Exercise brief:
Report how many lines in the lines below contain the string "campo", treating uppercase and lowercase as different. Give the number and nothing else.

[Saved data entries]
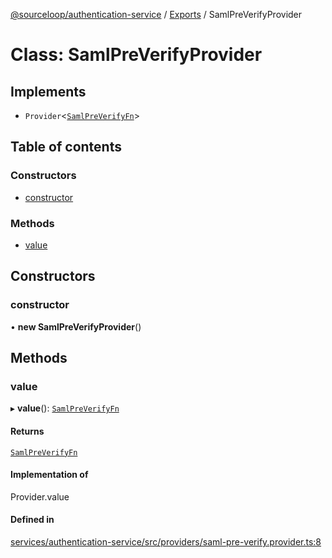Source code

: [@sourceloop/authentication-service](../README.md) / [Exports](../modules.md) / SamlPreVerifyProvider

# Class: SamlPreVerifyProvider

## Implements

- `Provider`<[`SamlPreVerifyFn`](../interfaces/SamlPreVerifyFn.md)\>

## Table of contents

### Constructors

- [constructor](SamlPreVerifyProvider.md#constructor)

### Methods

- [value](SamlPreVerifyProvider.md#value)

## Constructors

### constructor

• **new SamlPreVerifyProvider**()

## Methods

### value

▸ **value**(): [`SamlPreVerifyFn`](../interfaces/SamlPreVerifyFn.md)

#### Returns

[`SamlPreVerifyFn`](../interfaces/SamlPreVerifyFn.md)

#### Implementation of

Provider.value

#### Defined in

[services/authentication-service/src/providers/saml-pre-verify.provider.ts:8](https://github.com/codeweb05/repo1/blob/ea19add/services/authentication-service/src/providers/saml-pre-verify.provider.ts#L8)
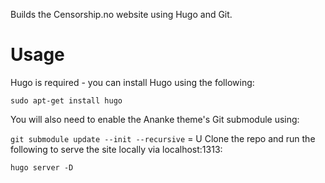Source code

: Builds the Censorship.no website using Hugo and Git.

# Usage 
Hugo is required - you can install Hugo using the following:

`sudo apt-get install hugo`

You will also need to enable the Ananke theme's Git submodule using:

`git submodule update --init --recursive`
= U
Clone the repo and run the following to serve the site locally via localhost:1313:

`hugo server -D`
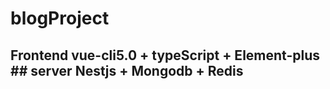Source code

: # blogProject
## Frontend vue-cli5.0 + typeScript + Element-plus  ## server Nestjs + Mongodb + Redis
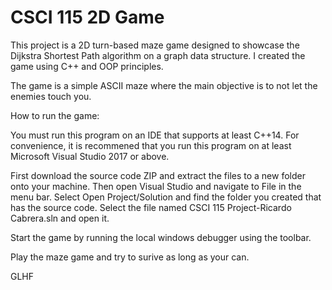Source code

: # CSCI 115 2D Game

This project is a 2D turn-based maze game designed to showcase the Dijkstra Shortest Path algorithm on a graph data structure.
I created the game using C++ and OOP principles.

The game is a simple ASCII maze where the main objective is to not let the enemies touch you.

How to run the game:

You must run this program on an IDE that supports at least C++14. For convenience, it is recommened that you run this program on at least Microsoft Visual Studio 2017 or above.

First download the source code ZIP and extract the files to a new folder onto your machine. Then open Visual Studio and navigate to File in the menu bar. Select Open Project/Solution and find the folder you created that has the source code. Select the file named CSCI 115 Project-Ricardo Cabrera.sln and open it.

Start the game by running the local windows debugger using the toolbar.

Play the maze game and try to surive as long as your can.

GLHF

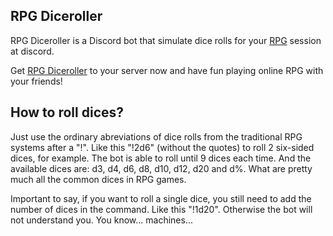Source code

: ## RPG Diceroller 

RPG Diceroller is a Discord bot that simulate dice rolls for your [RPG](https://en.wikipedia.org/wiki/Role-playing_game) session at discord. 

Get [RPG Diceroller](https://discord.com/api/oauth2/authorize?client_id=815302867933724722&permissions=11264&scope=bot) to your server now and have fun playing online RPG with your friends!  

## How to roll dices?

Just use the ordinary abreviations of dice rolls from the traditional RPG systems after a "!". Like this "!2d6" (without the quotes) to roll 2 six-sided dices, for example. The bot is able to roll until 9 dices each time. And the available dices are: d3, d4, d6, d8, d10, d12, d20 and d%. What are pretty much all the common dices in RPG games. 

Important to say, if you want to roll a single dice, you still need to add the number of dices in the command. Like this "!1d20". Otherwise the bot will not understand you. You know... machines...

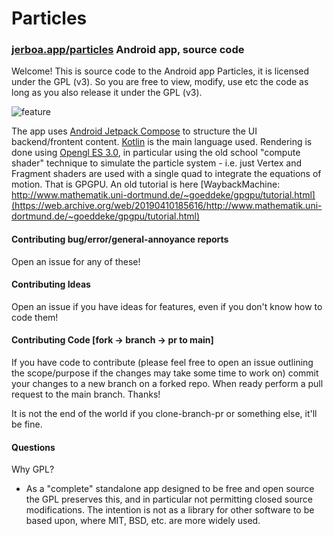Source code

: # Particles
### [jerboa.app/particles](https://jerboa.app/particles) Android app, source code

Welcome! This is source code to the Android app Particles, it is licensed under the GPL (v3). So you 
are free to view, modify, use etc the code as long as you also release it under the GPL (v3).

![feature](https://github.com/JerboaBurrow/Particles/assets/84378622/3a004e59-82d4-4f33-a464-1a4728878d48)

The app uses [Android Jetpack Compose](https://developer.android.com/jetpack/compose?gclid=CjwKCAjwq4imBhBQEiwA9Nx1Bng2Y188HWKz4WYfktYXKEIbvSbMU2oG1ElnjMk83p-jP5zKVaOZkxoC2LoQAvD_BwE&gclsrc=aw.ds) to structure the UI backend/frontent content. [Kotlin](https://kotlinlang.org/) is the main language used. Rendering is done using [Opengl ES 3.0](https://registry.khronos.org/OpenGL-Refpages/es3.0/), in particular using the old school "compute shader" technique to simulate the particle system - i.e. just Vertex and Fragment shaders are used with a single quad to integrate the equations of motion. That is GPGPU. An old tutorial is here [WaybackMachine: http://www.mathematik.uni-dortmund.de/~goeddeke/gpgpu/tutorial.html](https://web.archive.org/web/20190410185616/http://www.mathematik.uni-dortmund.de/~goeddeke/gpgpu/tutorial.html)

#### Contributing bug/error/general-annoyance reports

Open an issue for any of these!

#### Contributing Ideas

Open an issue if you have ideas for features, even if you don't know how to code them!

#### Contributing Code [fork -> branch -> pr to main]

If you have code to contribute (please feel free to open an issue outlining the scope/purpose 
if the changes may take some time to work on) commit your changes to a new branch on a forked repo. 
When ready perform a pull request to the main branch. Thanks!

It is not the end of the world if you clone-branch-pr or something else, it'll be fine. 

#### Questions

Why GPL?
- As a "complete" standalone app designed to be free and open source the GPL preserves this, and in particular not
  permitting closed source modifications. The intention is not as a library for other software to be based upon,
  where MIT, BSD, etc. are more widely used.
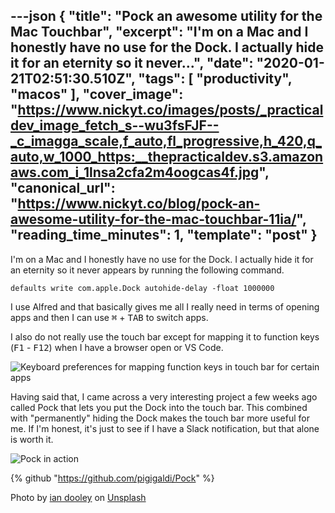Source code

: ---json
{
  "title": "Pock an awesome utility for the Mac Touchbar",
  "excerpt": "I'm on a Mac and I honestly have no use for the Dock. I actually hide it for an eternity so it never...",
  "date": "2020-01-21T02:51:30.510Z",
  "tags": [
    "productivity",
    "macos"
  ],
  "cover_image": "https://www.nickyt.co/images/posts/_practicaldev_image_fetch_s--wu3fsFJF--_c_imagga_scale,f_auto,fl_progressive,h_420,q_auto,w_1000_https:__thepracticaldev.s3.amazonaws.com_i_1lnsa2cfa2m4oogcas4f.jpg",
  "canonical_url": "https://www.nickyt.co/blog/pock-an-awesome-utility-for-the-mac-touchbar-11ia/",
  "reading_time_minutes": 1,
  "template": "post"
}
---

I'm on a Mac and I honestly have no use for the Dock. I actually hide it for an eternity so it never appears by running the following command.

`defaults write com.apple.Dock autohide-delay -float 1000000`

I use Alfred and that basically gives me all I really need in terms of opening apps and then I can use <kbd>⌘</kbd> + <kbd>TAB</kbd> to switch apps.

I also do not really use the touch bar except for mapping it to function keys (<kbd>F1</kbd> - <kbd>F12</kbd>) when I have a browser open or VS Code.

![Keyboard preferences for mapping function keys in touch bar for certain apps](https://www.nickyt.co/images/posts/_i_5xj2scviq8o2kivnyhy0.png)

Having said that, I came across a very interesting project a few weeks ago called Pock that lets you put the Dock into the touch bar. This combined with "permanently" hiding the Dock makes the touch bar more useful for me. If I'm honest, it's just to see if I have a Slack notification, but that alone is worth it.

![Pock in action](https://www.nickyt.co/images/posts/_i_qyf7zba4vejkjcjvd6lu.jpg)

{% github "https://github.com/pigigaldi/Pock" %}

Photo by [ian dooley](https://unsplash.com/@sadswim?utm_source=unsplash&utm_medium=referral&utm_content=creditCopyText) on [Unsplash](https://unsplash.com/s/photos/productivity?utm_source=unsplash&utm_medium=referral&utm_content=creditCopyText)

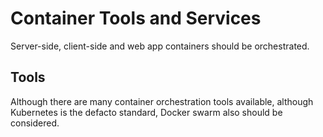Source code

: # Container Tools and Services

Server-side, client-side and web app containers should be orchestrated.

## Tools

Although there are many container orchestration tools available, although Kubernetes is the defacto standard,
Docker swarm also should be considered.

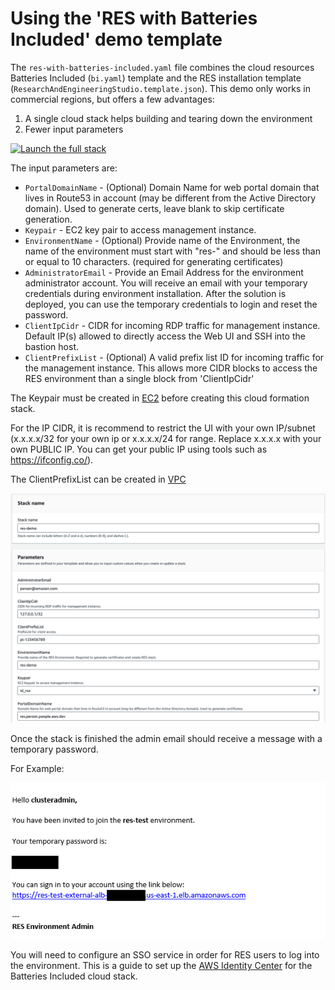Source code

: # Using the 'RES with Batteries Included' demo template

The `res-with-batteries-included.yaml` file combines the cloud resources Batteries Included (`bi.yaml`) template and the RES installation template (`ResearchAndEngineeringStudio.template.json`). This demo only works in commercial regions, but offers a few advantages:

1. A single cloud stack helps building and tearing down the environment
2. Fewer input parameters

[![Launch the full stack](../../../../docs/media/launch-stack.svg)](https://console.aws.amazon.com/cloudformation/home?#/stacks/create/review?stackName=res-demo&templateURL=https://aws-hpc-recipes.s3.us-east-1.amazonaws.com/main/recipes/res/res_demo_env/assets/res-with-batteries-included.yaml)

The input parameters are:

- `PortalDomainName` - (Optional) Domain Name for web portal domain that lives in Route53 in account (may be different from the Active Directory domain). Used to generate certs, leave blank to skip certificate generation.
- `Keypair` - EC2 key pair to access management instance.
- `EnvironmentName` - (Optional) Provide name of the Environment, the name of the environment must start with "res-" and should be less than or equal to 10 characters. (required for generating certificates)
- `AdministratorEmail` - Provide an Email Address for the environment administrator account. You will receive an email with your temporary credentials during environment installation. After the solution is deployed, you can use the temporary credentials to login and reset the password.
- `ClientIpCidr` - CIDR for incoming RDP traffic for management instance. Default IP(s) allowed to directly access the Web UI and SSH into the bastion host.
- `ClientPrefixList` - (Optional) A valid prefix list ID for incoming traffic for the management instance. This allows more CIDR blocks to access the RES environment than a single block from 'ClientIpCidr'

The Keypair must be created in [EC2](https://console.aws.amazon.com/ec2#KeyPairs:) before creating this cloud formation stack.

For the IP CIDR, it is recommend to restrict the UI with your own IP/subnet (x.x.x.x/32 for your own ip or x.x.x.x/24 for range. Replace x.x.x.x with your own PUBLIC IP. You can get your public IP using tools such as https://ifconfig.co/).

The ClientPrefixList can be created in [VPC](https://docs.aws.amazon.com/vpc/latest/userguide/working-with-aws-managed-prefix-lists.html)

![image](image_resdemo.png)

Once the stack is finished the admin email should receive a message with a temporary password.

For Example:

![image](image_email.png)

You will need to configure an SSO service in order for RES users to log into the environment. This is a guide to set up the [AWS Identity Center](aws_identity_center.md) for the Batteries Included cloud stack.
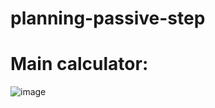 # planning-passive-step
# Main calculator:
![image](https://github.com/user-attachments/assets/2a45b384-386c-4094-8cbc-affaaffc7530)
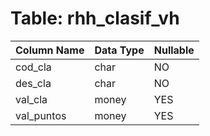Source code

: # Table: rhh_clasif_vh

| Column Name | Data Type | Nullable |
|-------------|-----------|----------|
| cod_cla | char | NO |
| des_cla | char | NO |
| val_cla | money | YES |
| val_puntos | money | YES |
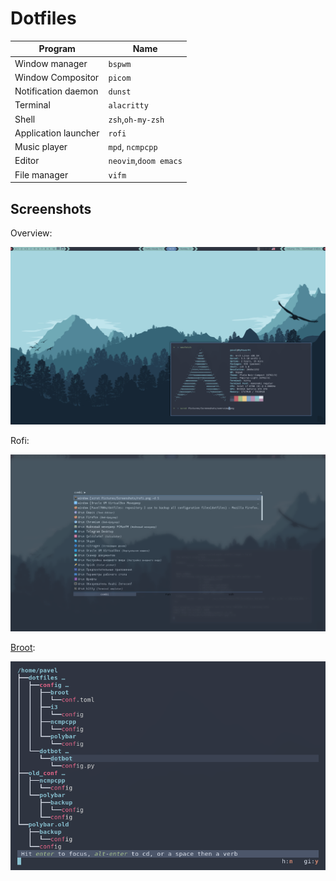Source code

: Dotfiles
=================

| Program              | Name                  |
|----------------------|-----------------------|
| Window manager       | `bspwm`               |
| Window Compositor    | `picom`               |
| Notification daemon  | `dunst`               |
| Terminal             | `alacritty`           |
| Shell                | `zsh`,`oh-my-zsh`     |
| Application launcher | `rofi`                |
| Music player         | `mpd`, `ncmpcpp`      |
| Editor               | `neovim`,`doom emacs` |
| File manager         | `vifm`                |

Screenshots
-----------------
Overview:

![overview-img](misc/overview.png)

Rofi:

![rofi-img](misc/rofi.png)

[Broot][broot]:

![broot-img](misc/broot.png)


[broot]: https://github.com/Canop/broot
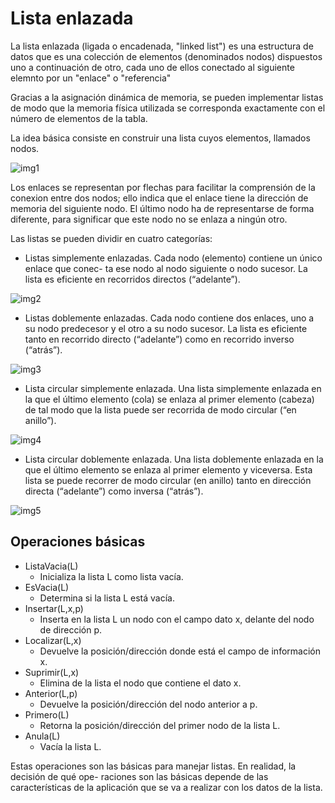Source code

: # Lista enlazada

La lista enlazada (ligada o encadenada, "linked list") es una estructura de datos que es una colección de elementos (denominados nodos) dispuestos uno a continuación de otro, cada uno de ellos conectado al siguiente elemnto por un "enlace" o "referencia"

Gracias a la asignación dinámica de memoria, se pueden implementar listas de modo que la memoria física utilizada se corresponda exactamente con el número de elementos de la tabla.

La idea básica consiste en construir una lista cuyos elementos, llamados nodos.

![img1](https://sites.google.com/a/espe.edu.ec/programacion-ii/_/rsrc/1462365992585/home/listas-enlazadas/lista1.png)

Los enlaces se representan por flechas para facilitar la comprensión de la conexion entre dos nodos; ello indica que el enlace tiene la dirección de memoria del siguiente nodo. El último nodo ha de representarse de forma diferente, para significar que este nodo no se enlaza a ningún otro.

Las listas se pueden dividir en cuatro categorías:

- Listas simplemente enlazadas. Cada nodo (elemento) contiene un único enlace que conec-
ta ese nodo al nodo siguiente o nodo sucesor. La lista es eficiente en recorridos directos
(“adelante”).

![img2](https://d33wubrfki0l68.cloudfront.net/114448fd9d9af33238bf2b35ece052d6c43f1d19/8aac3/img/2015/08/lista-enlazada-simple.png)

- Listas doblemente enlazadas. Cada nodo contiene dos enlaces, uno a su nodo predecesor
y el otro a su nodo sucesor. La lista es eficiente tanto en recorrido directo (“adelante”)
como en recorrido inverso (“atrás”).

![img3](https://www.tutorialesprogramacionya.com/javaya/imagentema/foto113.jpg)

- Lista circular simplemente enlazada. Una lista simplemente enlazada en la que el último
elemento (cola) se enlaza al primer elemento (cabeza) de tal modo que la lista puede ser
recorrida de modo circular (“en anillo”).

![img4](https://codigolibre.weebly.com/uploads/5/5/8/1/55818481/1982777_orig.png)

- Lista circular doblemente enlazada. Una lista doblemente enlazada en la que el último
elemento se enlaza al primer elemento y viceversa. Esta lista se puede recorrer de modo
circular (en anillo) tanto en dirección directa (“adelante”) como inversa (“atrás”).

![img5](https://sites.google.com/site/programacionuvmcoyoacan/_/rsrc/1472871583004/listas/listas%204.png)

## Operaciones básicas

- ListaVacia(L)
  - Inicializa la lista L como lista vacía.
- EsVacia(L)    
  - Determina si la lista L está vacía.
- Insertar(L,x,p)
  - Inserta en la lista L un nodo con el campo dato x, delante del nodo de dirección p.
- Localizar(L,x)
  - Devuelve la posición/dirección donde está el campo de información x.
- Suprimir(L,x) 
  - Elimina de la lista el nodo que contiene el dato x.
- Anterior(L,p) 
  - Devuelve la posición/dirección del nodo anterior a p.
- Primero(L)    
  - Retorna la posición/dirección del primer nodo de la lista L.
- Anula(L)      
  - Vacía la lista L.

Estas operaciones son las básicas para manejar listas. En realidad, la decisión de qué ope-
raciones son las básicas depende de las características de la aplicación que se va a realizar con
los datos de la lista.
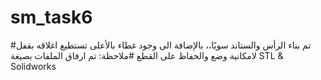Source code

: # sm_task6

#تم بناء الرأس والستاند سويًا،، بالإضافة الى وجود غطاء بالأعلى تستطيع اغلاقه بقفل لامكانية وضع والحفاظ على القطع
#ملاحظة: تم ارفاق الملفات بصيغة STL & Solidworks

Exercise solution:
2